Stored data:
Content starts
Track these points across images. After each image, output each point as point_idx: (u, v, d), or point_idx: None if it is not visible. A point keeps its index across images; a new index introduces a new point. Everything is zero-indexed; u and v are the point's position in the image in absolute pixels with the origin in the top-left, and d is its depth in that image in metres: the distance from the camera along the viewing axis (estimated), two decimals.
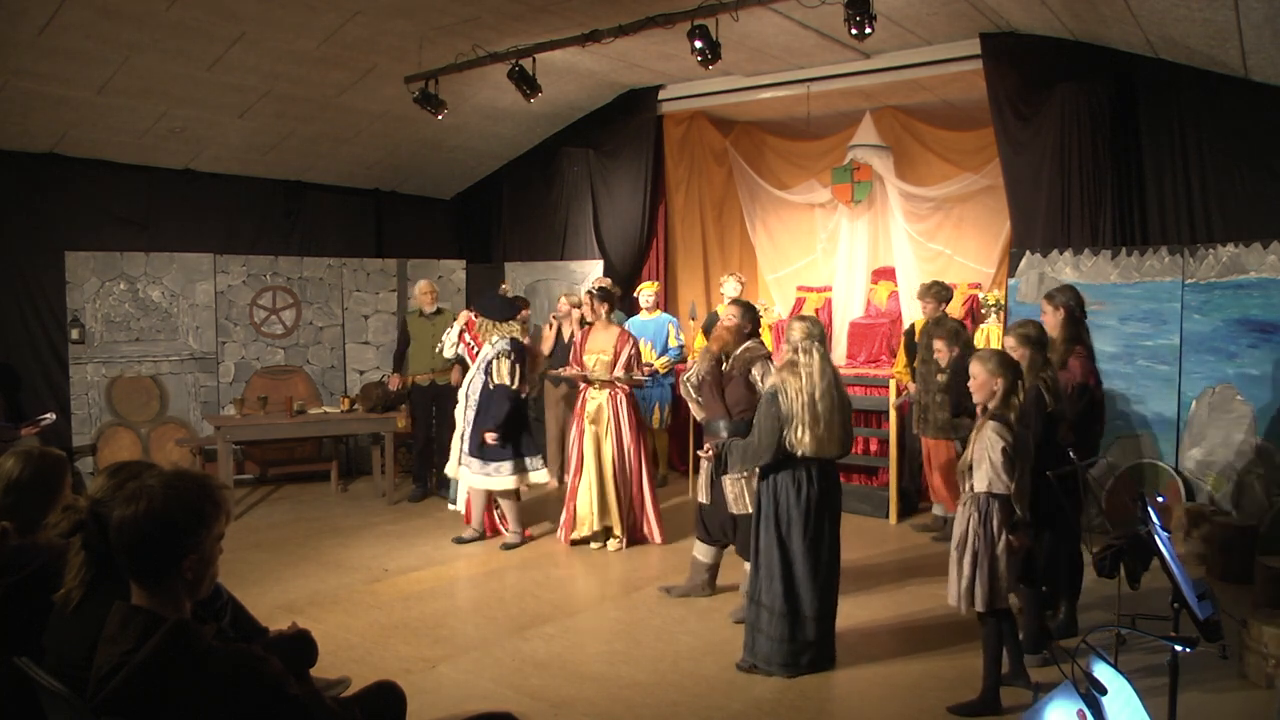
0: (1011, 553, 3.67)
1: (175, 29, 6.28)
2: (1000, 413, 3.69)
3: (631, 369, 6.15)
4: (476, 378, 6.23)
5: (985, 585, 3.66)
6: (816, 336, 4.11)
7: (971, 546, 3.68)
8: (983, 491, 3.65)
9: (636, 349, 6.19)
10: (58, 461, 2.82)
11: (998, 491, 3.62)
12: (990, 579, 3.66)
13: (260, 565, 5.84)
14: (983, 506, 3.67)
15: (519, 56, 7.00)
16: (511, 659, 4.39)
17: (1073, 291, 4.96)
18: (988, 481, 3.62)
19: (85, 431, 7.68)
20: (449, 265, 9.42)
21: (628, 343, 6.13)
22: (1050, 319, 4.84)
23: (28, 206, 7.56)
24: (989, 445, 3.62)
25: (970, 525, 3.69)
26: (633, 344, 6.15)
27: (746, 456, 4.16)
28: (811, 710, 3.87)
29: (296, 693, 1.91)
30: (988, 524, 3.66)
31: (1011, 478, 3.60)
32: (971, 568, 3.68)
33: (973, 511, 3.69)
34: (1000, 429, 3.63)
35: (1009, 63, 6.96)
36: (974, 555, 3.67)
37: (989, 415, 3.71)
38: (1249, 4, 4.86)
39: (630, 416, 6.18)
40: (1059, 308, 4.84)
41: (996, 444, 3.60)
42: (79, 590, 2.16)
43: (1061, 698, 1.79)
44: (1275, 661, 3.90)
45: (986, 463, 3.62)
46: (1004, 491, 3.61)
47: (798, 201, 9.46)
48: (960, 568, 3.72)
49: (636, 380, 6.22)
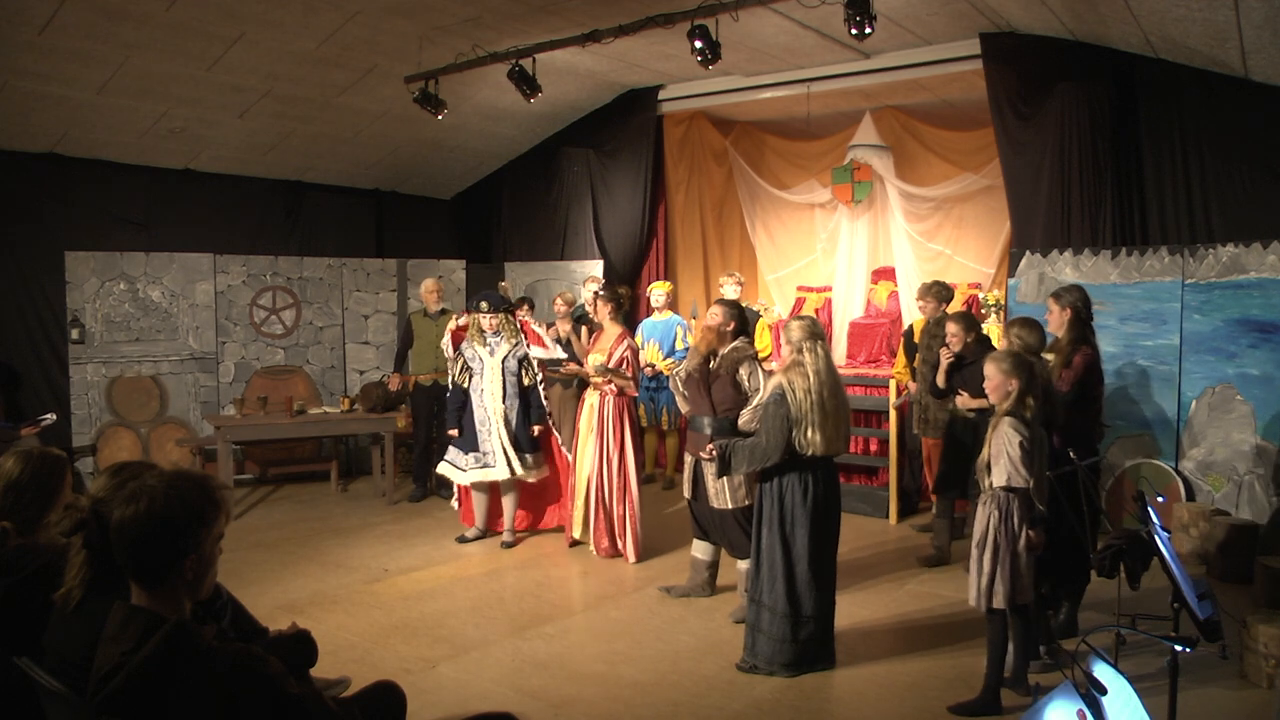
0: (1031, 549, 3.69)
1: (175, 29, 6.29)
2: (1016, 410, 3.72)
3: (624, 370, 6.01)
4: (495, 377, 6.15)
5: (1006, 582, 3.67)
6: (818, 335, 4.14)
7: (993, 543, 3.69)
8: (1001, 487, 3.68)
9: (632, 350, 6.05)
10: (58, 461, 2.82)
11: (1016, 485, 3.65)
12: (1012, 575, 3.67)
13: (260, 565, 5.84)
14: (1003, 504, 3.69)
15: (519, 56, 7.01)
16: (511, 659, 4.39)
17: (1080, 291, 4.87)
18: (1006, 476, 3.66)
19: (85, 431, 7.68)
20: (449, 265, 9.42)
21: (622, 343, 6.09)
22: (1056, 318, 4.80)
23: (28, 206, 7.57)
24: (1006, 441, 3.66)
25: (991, 522, 3.71)
26: (627, 345, 6.06)
27: (754, 458, 4.14)
28: (811, 710, 3.87)
29: (296, 692, 1.91)
30: (1008, 520, 3.68)
31: (1030, 472, 3.63)
32: (993, 564, 3.69)
33: (993, 509, 3.72)
34: (1016, 424, 3.67)
35: (1009, 63, 6.96)
36: (995, 552, 3.69)
37: (1004, 412, 3.74)
38: (1249, 4, 4.86)
39: (616, 422, 5.96)
40: (1066, 308, 4.78)
41: (1014, 439, 3.64)
42: (79, 590, 2.16)
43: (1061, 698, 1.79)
44: (1275, 661, 3.90)
45: (1004, 458, 3.66)
46: (1023, 485, 3.64)
47: (798, 201, 9.45)
48: (980, 565, 3.73)
49: (618, 377, 5.96)
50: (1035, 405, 3.73)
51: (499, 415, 6.13)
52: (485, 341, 6.20)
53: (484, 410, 6.16)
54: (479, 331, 6.20)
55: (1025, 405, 3.72)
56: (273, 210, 9.18)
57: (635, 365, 6.07)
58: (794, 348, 4.11)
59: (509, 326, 6.22)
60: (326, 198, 9.52)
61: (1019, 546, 3.67)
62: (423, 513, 7.26)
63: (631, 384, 6.00)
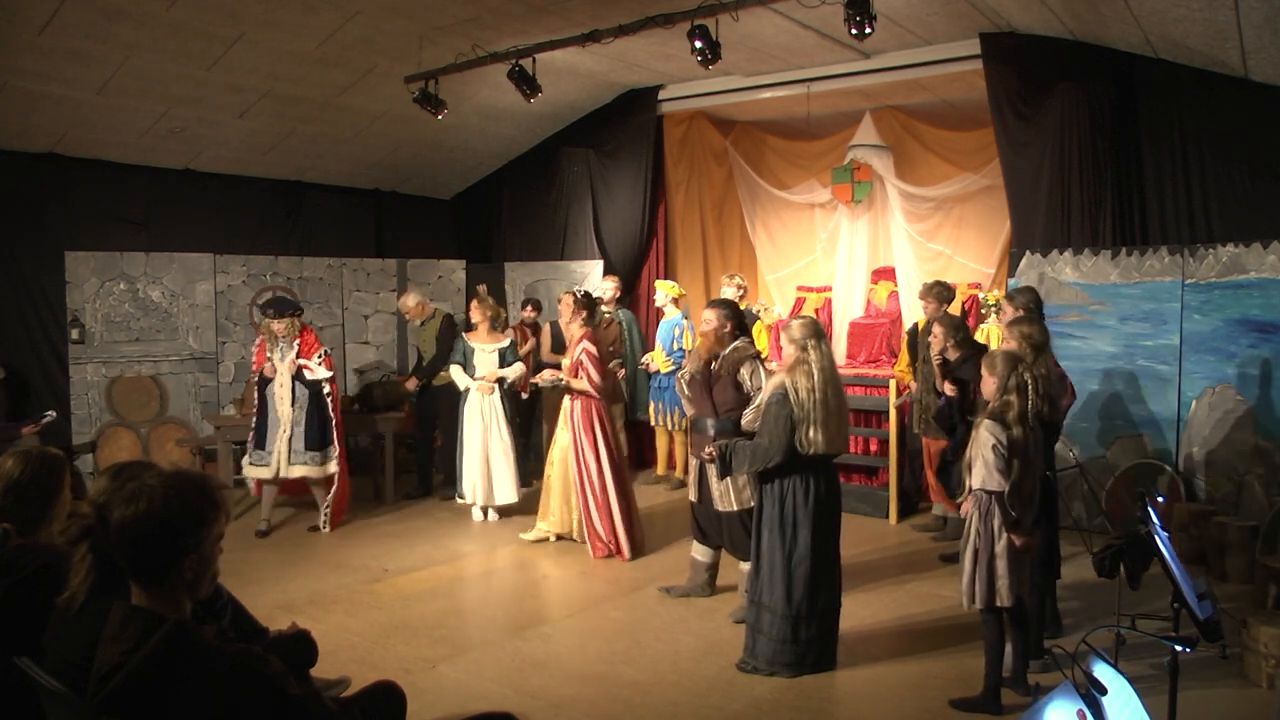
0: (1017, 553, 3.69)
1: (175, 29, 6.28)
2: (997, 412, 3.72)
3: (580, 372, 6.00)
4: (285, 381, 6.51)
5: (984, 583, 3.69)
6: (820, 334, 4.15)
7: (973, 544, 3.73)
8: (978, 488, 3.70)
9: (588, 354, 6.03)
10: (57, 461, 2.82)
11: (991, 488, 3.66)
12: (989, 577, 3.68)
13: (260, 565, 5.84)
14: (983, 505, 3.71)
15: (519, 56, 7.00)
16: (511, 659, 4.39)
17: (1033, 293, 5.17)
18: (981, 478, 3.69)
19: (85, 431, 7.67)
20: (449, 265, 9.42)
21: (578, 346, 6.12)
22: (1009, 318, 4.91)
23: (28, 206, 7.56)
24: (981, 444, 3.69)
25: (972, 523, 3.74)
26: (583, 349, 6.05)
27: (756, 459, 4.13)
28: (811, 710, 3.87)
29: (296, 692, 1.91)
30: (988, 521, 3.70)
31: (1006, 475, 3.63)
32: (972, 565, 3.72)
33: (974, 510, 3.75)
34: (993, 427, 3.68)
35: (1009, 62, 6.96)
36: (974, 553, 3.72)
37: (985, 414, 3.75)
38: (1249, 4, 4.86)
39: (584, 421, 6.00)
40: (1019, 309, 4.96)
41: (988, 442, 3.66)
42: (83, 595, 2.16)
43: (1061, 698, 1.79)
44: (1275, 661, 3.90)
45: (980, 460, 3.69)
46: (997, 488, 3.64)
47: (798, 201, 9.45)
48: (963, 565, 3.77)
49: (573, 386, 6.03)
50: (1019, 405, 3.71)
51: (287, 418, 6.49)
52: (276, 346, 6.51)
53: (274, 412, 6.51)
54: (271, 336, 6.53)
55: (1007, 405, 3.71)
56: (273, 210, 9.17)
57: (596, 367, 6.02)
58: (798, 346, 4.11)
59: (293, 332, 6.53)
60: (326, 198, 9.52)
61: (997, 548, 3.68)
62: (423, 513, 7.26)
63: (588, 386, 5.99)
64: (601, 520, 5.98)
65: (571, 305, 6.20)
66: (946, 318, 5.81)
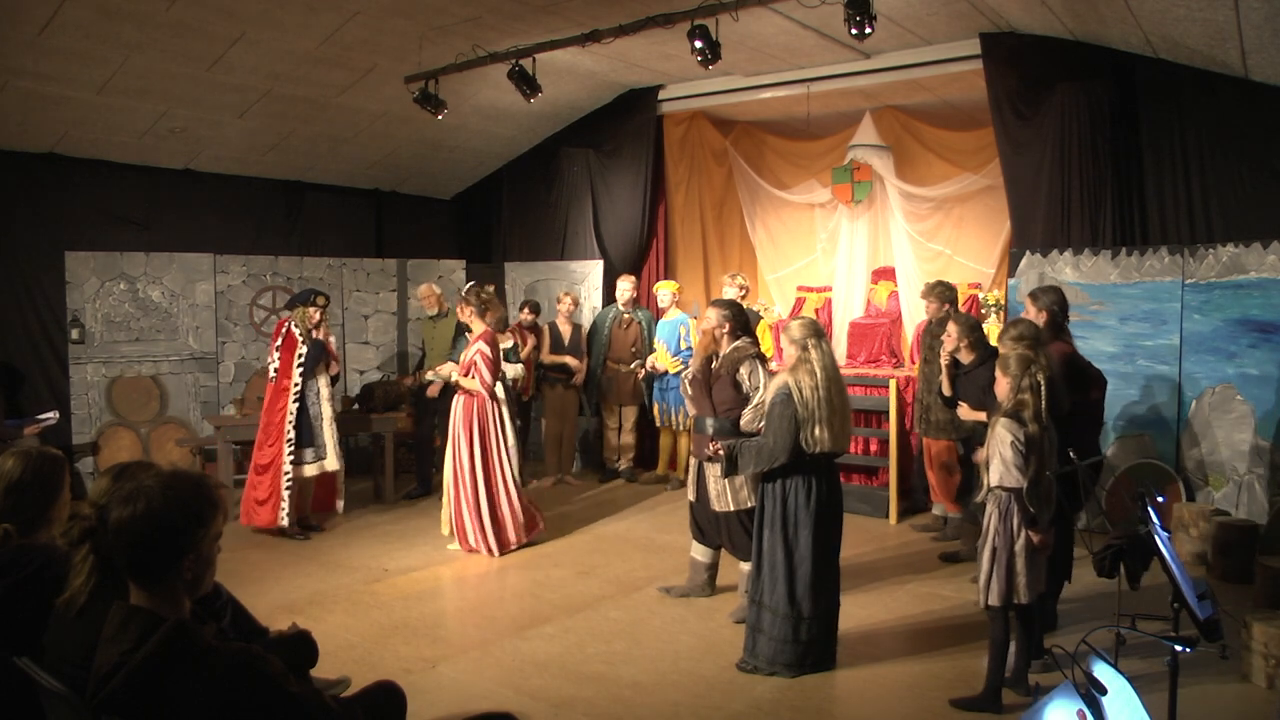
0: (1036, 550, 3.70)
1: (175, 29, 6.28)
2: (1013, 410, 3.73)
3: (472, 371, 6.05)
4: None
5: (1001, 581, 3.69)
6: (820, 333, 4.16)
7: (991, 542, 3.73)
8: (996, 486, 3.71)
9: (481, 353, 6.06)
10: (57, 461, 2.82)
11: (1009, 485, 3.67)
12: (1007, 575, 3.69)
13: (260, 565, 5.84)
14: (1003, 504, 3.72)
15: (519, 56, 7.01)
16: (511, 659, 4.39)
17: (1057, 294, 4.91)
18: (999, 475, 3.69)
19: (85, 431, 7.67)
20: (449, 265, 9.42)
21: (473, 346, 6.13)
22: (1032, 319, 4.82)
23: (28, 206, 7.56)
24: (999, 441, 3.70)
25: (991, 521, 3.75)
26: (477, 350, 6.08)
27: (760, 458, 4.13)
28: (811, 710, 3.87)
29: (296, 692, 1.91)
30: (1008, 520, 3.71)
31: (1024, 473, 3.64)
32: (990, 563, 3.72)
33: (993, 508, 3.75)
34: (1010, 425, 3.69)
35: (1009, 62, 6.96)
36: (993, 551, 3.72)
37: (1001, 413, 3.76)
38: (1249, 4, 4.86)
39: (464, 418, 6.10)
40: (1043, 310, 4.83)
41: (1005, 439, 3.67)
42: (84, 596, 2.16)
43: (1061, 698, 1.79)
44: (1275, 661, 3.90)
45: (998, 458, 3.70)
46: (1016, 485, 3.65)
47: (798, 201, 9.45)
48: (981, 563, 3.78)
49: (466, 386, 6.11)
50: (1034, 403, 3.73)
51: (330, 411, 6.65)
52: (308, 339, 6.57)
53: (317, 406, 6.59)
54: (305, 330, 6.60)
55: (1022, 404, 3.72)
56: (273, 210, 9.17)
57: (489, 367, 6.07)
58: (799, 345, 4.11)
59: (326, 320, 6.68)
60: (326, 198, 9.52)
61: (1016, 546, 3.69)
62: (423, 513, 7.25)
63: (478, 385, 6.04)
64: (471, 517, 6.08)
65: (470, 305, 6.22)
66: (963, 317, 5.65)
Content ends
## DESCRIPTION OF THE TASK
Give again, word for word, every line from the top of the entries above to the line holding "3: (631, 369, 6.15)", both included. Leave the pictures out.

## SOLUTION TO THE EXERCISE
Track these points across images. After each image, output each point as point_idx: (u, v, d), or point_idx: None if it is not visible. A point keeps its index across images; a new index introduces a new point. Everything is zero-indexed; u and v are the point's position in the image in absolute pixels with the origin in the top-left, and d is its depth in that image in metres: the distance from the camera along the viewing axis (estimated), two decimals.
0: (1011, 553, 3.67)
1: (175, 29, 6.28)
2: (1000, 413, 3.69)
3: (631, 369, 6.15)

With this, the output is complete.